The Queen was given a tour of the Royal National ENT Hospital and the Eastman Dental Hospital, which now share a state-of-the-art building in central London, a specialist centre for treating conditions relating to the head and neck.
On the dental specialist floor, the Queen met a group of dentists and dental nurses, who not only treat patients at the hospitals but also teach some of the postgraduate dental hygiene students there.
When Kerry Tilbury, one of the teaching nurses, showed her a dental model with wire braces fitted, the Queen revealed that she had braces as a child: “I had wires; luckily it was a very long time ago.”
In a lighter moment, the Queen met a little boy in the paediatric dental unit, who beamed when his dentist stopped work so the royal visitor could chat to him, a break in treatment for two fused front teeth.
As the schoolboy sat in the dentist’s chair, the Queen asked him: “What are you having done?”
Grinning and baring his teeth, he told her: “I’m having braces”, and she replied: “I think it’s worth it, in the end.”
John Graham, a retired surgeon, told the Queen about his pioneering work almost 40 years ago which led him to perform one of the first cochlear implants in the country in 1982.
He introduced the head of state to former patients who have had the implants, including eight-year-old Lily Conlan, who has two.
“So, you have two, do you?” the Queen asked her. “Well, that’s very good.
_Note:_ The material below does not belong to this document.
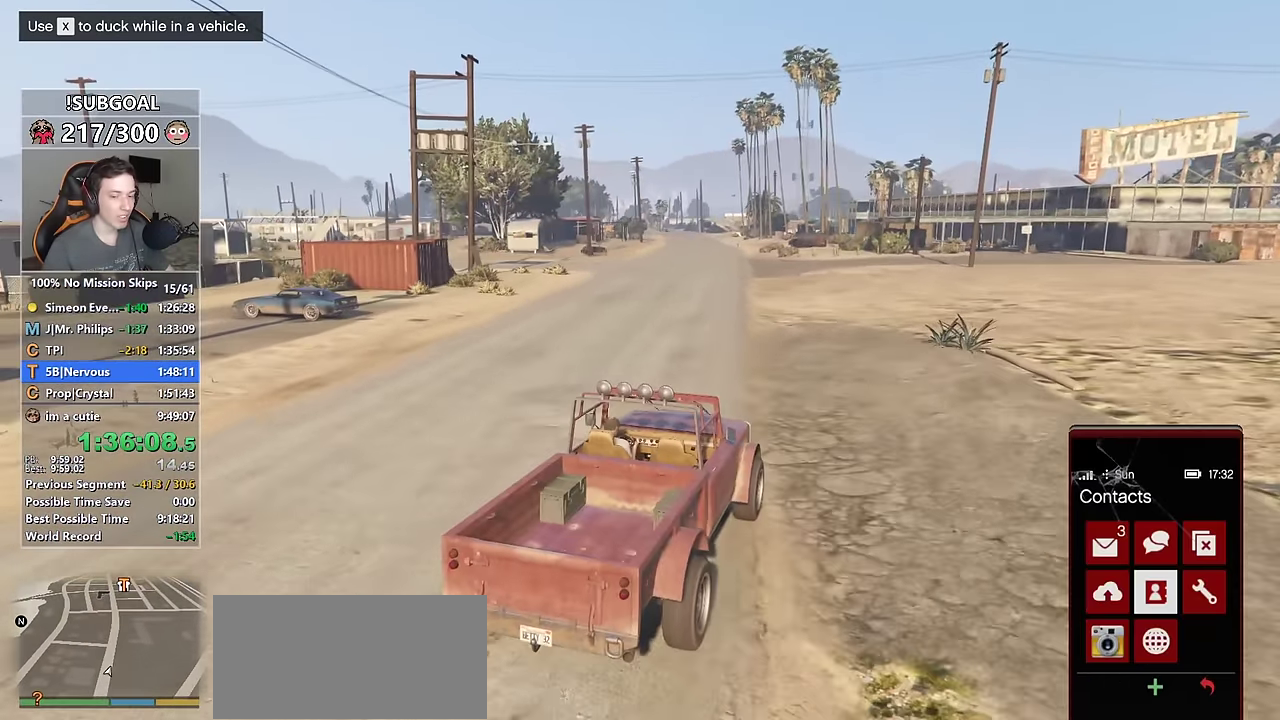
{"keys": ["w"], "mouse": [], "events": [[50, "mouse_right", "up"], [150, "a", "down"], [150, "mouse_right", "down"], [233, "mouse_right", "up"], [283, "a", "up"]]}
And is it a very noisy world now?”
Lily told her: “Every year, as well as a birthday party, I have a party for my cochlear implants, so we celebrate my hearing.”
The Queen, beaming, said: “Splendid. What a very good idea.”
The retired surgeon joked later how he went on a placement to a university hospital in San Francisco and “chatted up” their specialists who agreed to come over to the UK and show him the cochlear procedure.
Mr Graham added: “The technology is wonderful now and what’s more important is that it’s widely available.
“If you have a child with hearing problems, if they have an implant they will grow up to talk like they never had a problem, and adults can also really benefit.”
The Queen was shown into a sound room, where she was given a demonstration of how the implants work and are tested.
She met consultant Sherif Khalil and Kinnari Shah, 53, a volunteer at the hospitals who supports other patients.
Mrs Shah had an implant in 2016 after losing her hearing in both ears overnight and becoming completely deaf.
Looking at a graph which showed Mrs Shah’s hearing levels over a period of time since her implant, the Queen said: “Gracious, you can hear as much as that?”
On the paediatric floor, the Queen was also introduced to children and families who were taking part in creative health play sessions.
The activities, which are overseen by nurses and play specialists, are used to prepare children for treatment, often to help with pre-treatment anxiety, and to teach children about their condition.
Stopping at several tables where children were taking part in arts and craft activities, many of them making and wearing gold and silver cardboard crowns, the Queen smiled and said: “Very good crowns.”
Before departing, UCLH chief executive Professor Marcel Levi thanked the Queen for visiting the new facility which began treating patients last autumn.
He invited her to unveil a plaque in the hospital entrance, marking her visit. “I’m delighted to do it, it’s very smart,” she said.